Data provenance(data lineage): it is the tracking of the series of transformations in the evolution of data and models from raw input to output artifacts.
Data Versioning: Data only reflects a snapshot of the world when the data was gathered. Data is expected to change over time. It is vital to version our data along with the code and runtime parameters we typically track.
Feature Stores(Feature Repositories): It is a central repository for documented, curated, and access-controlled data features that teams can share, discover and use for model training and serving. It reduce redundant and provides unified, consistent, and persistent means of managing data features that are performant and scalable. it also ensures that training-serving skew is avoided.
A database is an organized collection of data that allows easy access and retrieval.
A data warehouse is a central repository of information designed for analysis to drive informed decisions.
A data lake is a centralized repository that allows you to store all your structured and unstructured data at any scale.
Model processing: Building model (creation, training, evaluating and testing) while managing resources for optimal model performance.
Model-dependent monitoring (e.g., Margin Density Drift Detection).
Data parallelism replicates models onto different accelerators (GPU or TPU) and splitting the data between them.
Model parallelism divides a large model (too big to fit on a single device) into partitions and assigning them to various accelerators.

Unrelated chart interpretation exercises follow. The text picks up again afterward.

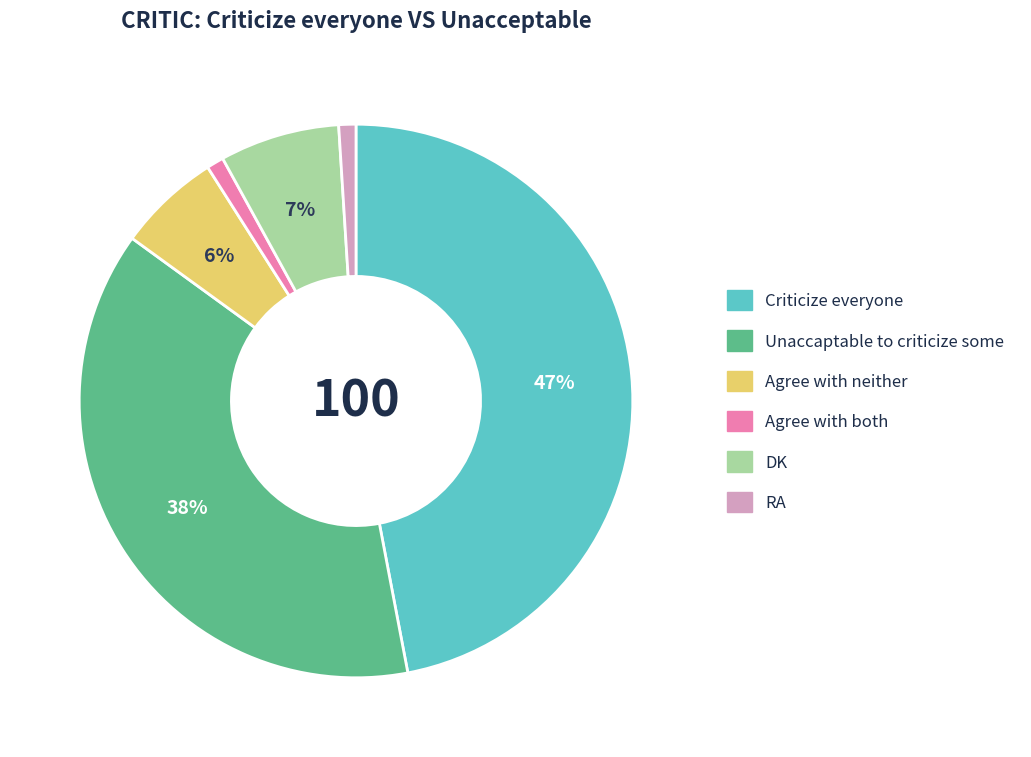

What percentage is the Unaccaptable to criticize some slice, to the nearest percent?

38%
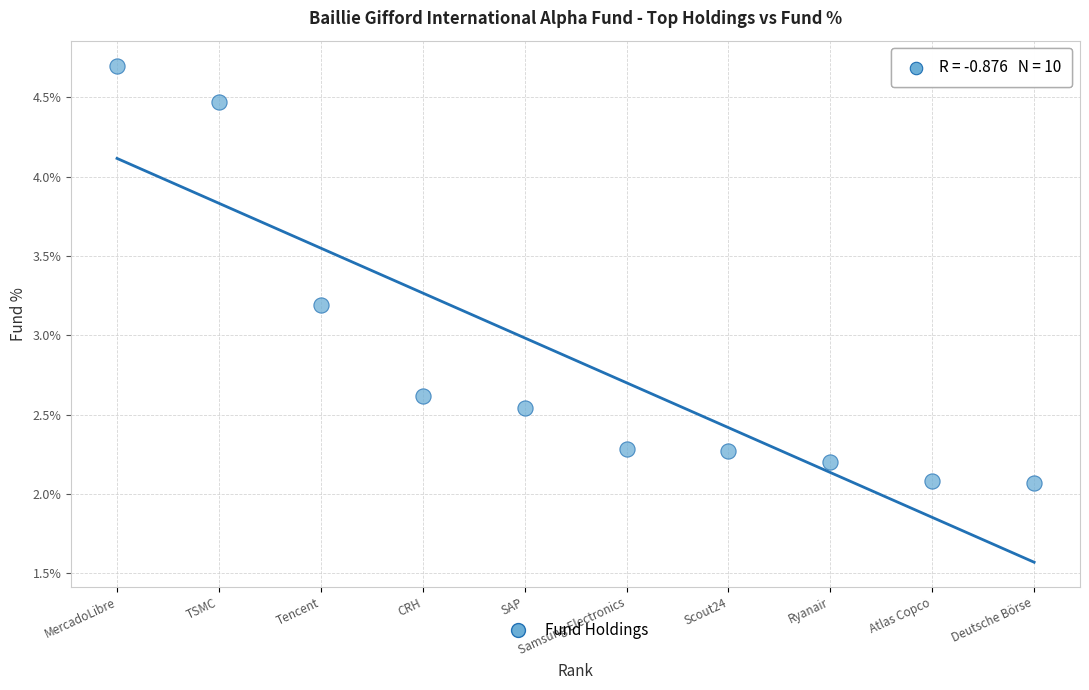

What Y value in the scatter plot is closest to 3?

3.2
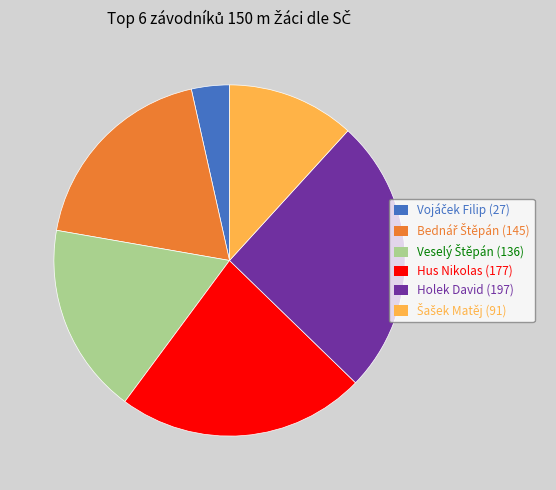

Count the number of slices in the pie.

6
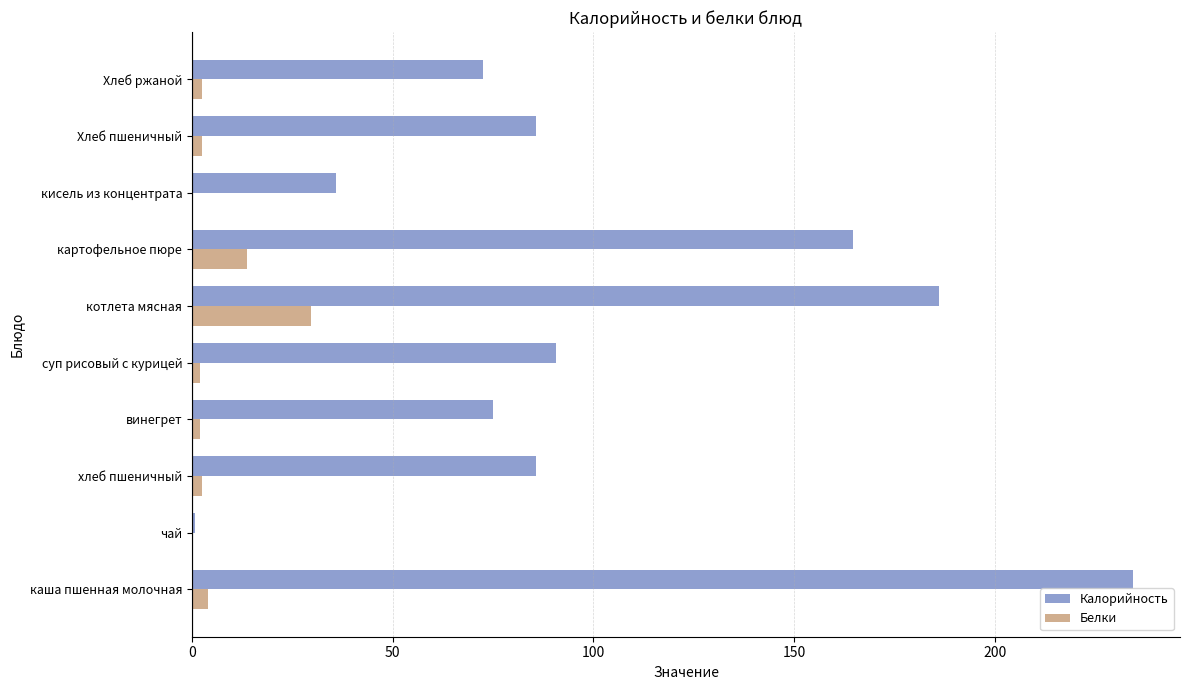

Which series has the largest total across all categories?

Калорийность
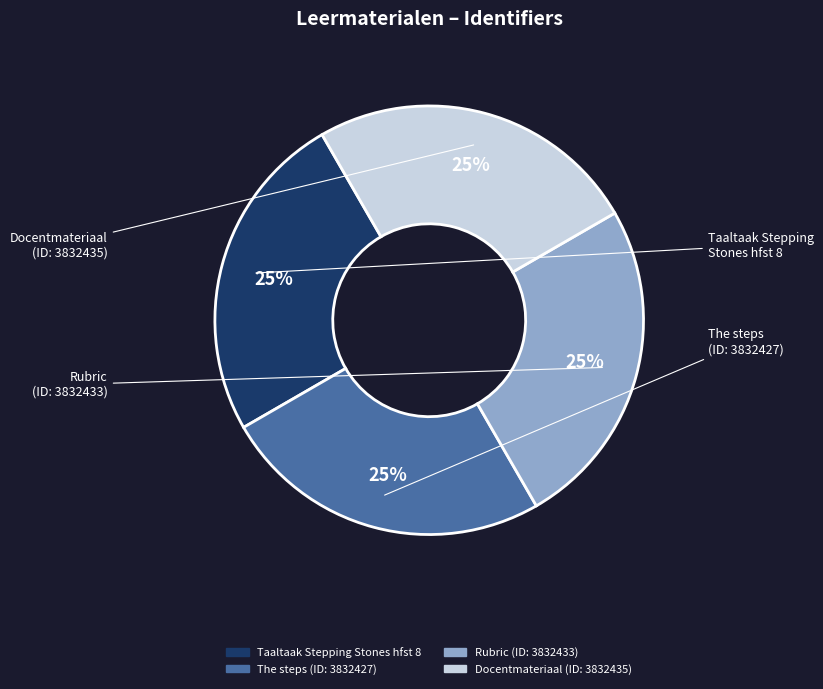

Is there any slice that represents more than half of the pie?

No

High-Performance Ingestion: Accelerators (GPU/TPU) are vital for high-performance modeling, but they are expensive and must be used efficiently. This efficiency is maintained by supplying accelerators with data fast enough to avoid staying idle and improve training time. Approaches:
Parallelization of data extraction and transformation
Knowledge Distillation: The idea behind knowledge distillation is to create a simple 'student' model that learns from a more complex 'teacher' model. The goal is to duplicate the performance of a complex model into a simpler, more efficient model.